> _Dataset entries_
=== Section Start ===
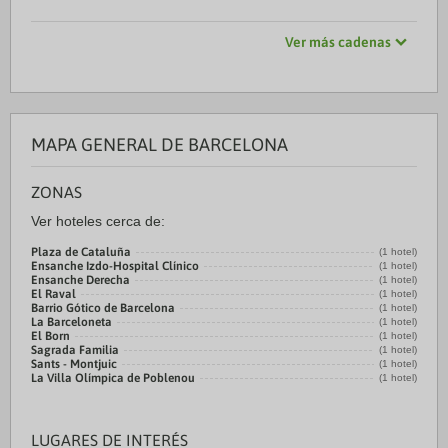
Ver más cadenas
MAPA GENERAL DE BARCELONA
ZONAS
Ver hoteles cerca de:
Plaza de Cataluña
(1 hotel)
Ensanche Izdo-Hospital Clínico
(1 hotel)
Ensanche Derecha
(1 hotel)
El Raval
(1 hotel)
Barrio Gótico de Barcelona
(1 hotel)
La Barceloneta
(1 hotel)
El Born
(1 hotel)
Sagrada Familia
(1 hotel)
Sants - Montjuic
(1 hotel)
La Villa Olímpica de Poblenou
(1 hotel)
LUGARES DE INTERÉS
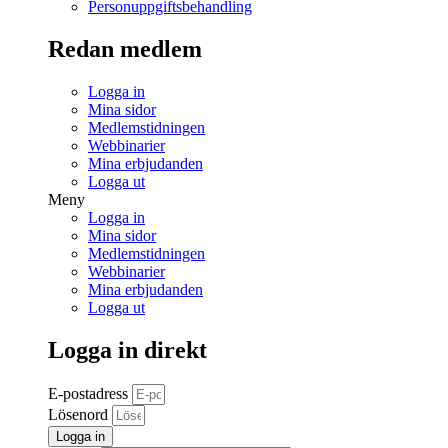
Personuppgiftsbehandling
Redan medlem
Logga in
Mina sidor
Medlemstidningen
Webbinarier
Mina erbjudanden
Logga ut
Meny
Logga in
Mina sidor
Medlemstidningen
Webbinarier
Mina erbjudanden
Logga ut
Logga in direkt
E-postadress
Lösenord
Logga in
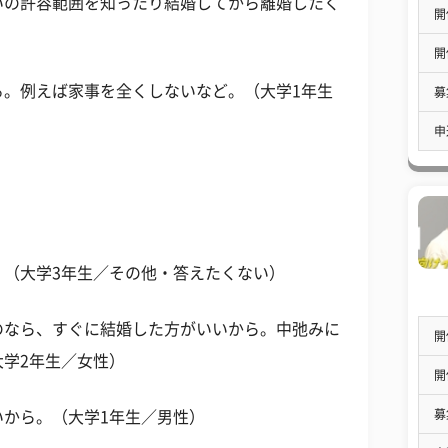
いの許容範囲を知ったり結婚してから離婚したく
開
開
る。例えば家事を全くしないなど。（大学1年生
募
申
。（大学3年生／その他・答えたくない）
のなら、すぐに結婚した方がいいから。中弛みに
開
学2年生／女性）
開
募
いから。（大学1年生／男性）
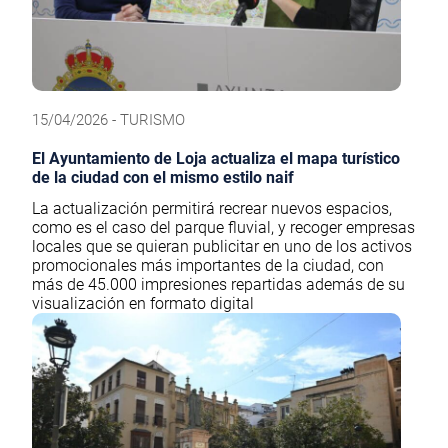
15/04/2026 - TURISMO
El Ayuntamiento de Loja actualiza el mapa turístico
de la ciudad con el mismo estilo naif
La actualización permitirá recrear nuevos espacios,
como es el caso del parque fluvial, y recoger empresas
locales que se quieran publicitar en uno de los activos
promocionales más importantes de la ciudad, con
más de 45.000 impresiones repartidas además de su
visualización en formato digital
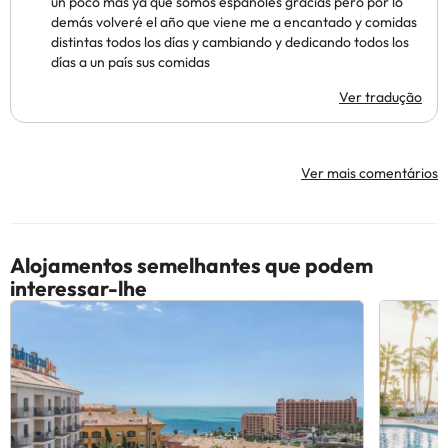
un poco más ya que somos españoles gracias pero por lo
demás volveré el año que viene me a encantado y comidas
distintas todos los días y cambiando y dedicando todos los
días a un país sus comidas
Ver tradução
Ver mais comentários
Alojamentos semelhantes que podem
interessar-lhe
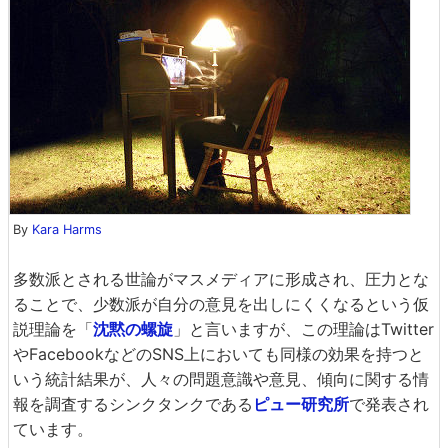
By
Kara Harms
多数派とされる世論がマスメディアに形成され、圧力とな
ることで、少数派が自分の意見を出しにくくなるという仮
説理論を「
沈黙の螺旋
」と言いますが、この理論はTwitter
やFacebookなどのSNS上においても同様の効果を持つと
いう統計結果が、人々の問題意識や意見、傾向に関する情
報を調査するシンクタンクである
ピュー研究所
で発表され
ています。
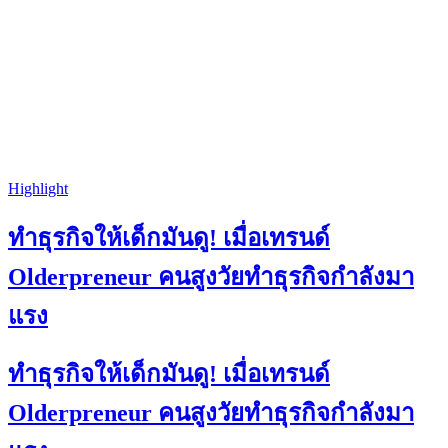
Highlight
ทำธุรกิจให้เด็กมันดู! เมื่อเทรนด์
Olderpreneur คนสูงวัยทำธุรกิจกำลังมา
แรง
ทำธุรกิจให้เด็กมันดู! เมื่อเทรนด์
Olderpreneur คนสูงวัยทำธุรกิจกำลังมา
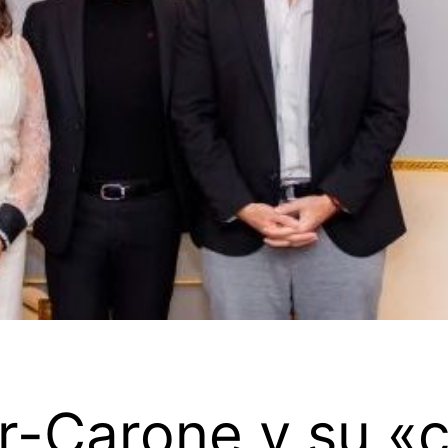
er-Carone y su 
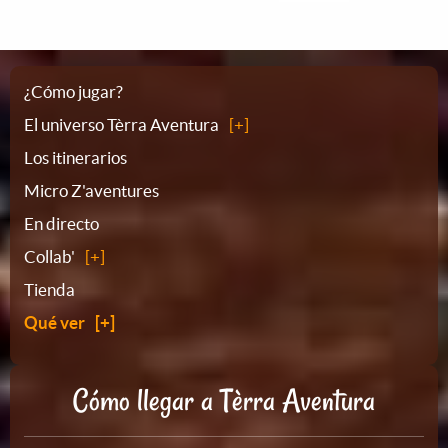
Plano
¿Cómo jugar?
El universo Tèrra Aventura
del
Los itinerarios
Micro Z'aventures
sitio
En directo
Collab'
Tienda
Qué ver
Cómo llegar a Tèrra Aventura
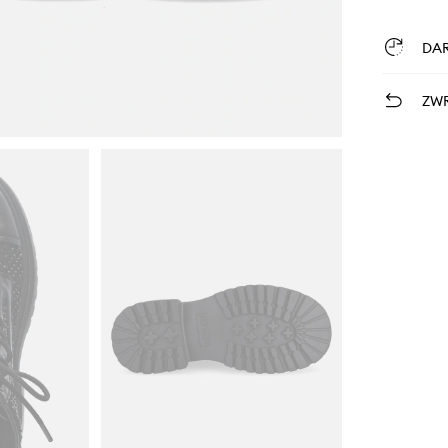
DA
ZWR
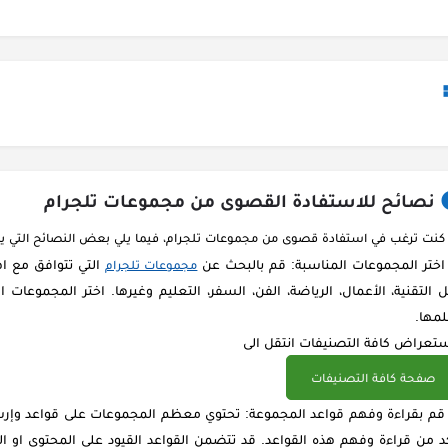
نصائح للاستفادة القصوى من مجموعات تلجرام
 كنت ترغب في استفادة قصوى من مجموعات تلجرام، فيما يلي بعض النصائح التي 
اختر المجموعات المناسبة: قم بالبحث عن
التي تتوافق مع ا
مجموعات تلجرام
 التقنية، الأعمال، الرياضة، الفن، السفر، التعليم وغيرها. اختر المجموعات 
مها.
تعراض كافة التصنيفات انتقل الى
صفحة كافة التصنيفات
قم بقراءة وفهم قواعد المجموعة: تحتوي معظم المجموعات على قواعد وإرشاد
د من قراءة وفهم هذه القواعد. قد تتضمن القواعد القيود على المحتوى او 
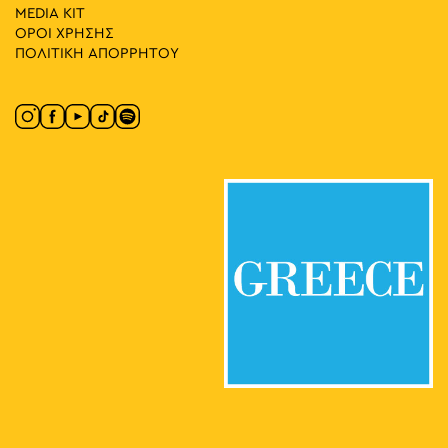
MEDIA ΚIT
ΟΡΟΙ ΧΡΗΣΗΣ
ΠΟΛΙΤΙΚΗ ΑΠΟΡΡΗΤΟΥ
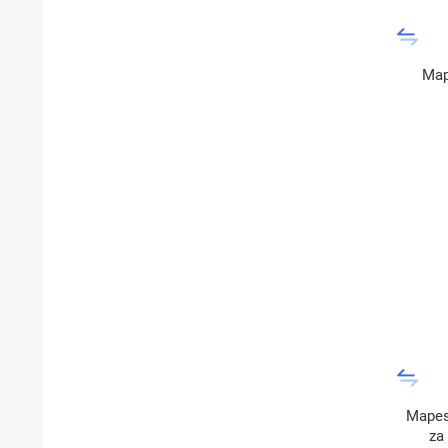
Map
Mapesi
za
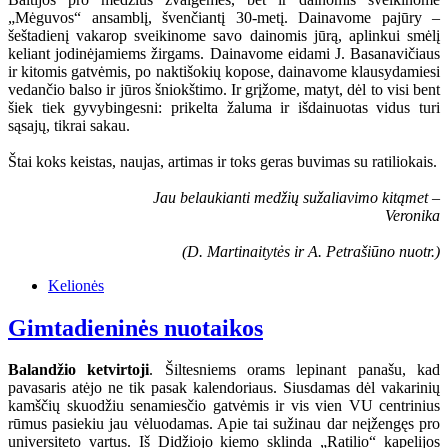
„Mėguvos“ ansamblį, švenčiantį 30-metį. Dainavome pajūry –
šeštadienį vakarop sveikinome savo dainomis jūrą, aplinkui smėlį
keliant jodinėjamiems žirgams. Dainavome eidami J. Basanavičiaus
ir kitomis gatvėmis, po naktišokių kopose, dainavome klausydamiesi
vedančio balso ir jūros šniokštimo. Ir grįžome, matyt, dėl to visi bent
šiek tiek gyvybingesni: prikelta žaluma ir išdainuotas vidus turi
sąsajų, tikrai sakau.
Štai koks keistas, naujas, artimas ir toks geras buvimas su ratiliokais.
Jau belaukianti medžių sužaliavimo kitąmet –
Veronika
(D. Martinaitytės ir A. Petrašiūno nuotr.)
Kelionės
Gimtadieninės nuotaikos
Balandžio ketvirtoji
. Šiltesniems orams lepinant panašu, kad
pavasaris atėjo ne tik pasak kalendoriaus. Siusdamas dėl vakarinių
kamščių skuodžiu senamiesčio gatvėmis ir vis vien VU centrinius
rūmus pasiekiu jau vėluodamas. Apie tai sužinau dar neįžengęs pro
universiteto vartus. Iš Didžiojo kiemo sklinda „Ratilio“ kapelijos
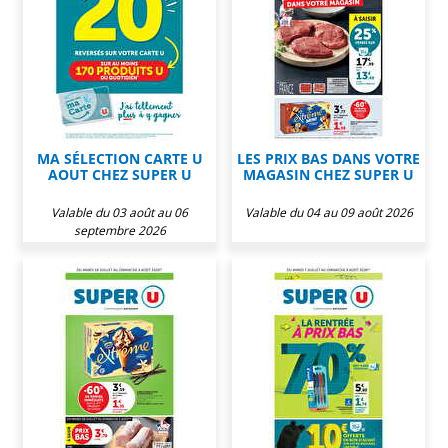
MA SÉLECTION CARTE U
LES PRIX BAS DANS VOTRE
AOUT CHEZ SUPER U
MAGASIN CHEZ SUPER U
Valable du 03 août au 06
Valable du 04 au 09 août 2026
septembre 2026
=== Section End ===
> _What to produce_
Check each line of the entries for "تلجرام" and copy those that have it.

> _Expected answer_
نصائح للاستفادة القصوى من مجموعات تلجرام
 كنت ترغب في استفادة قصوى من مجموعات تلجرام، فيما يلي بعض النصائح التي 
مجموعات تلجرام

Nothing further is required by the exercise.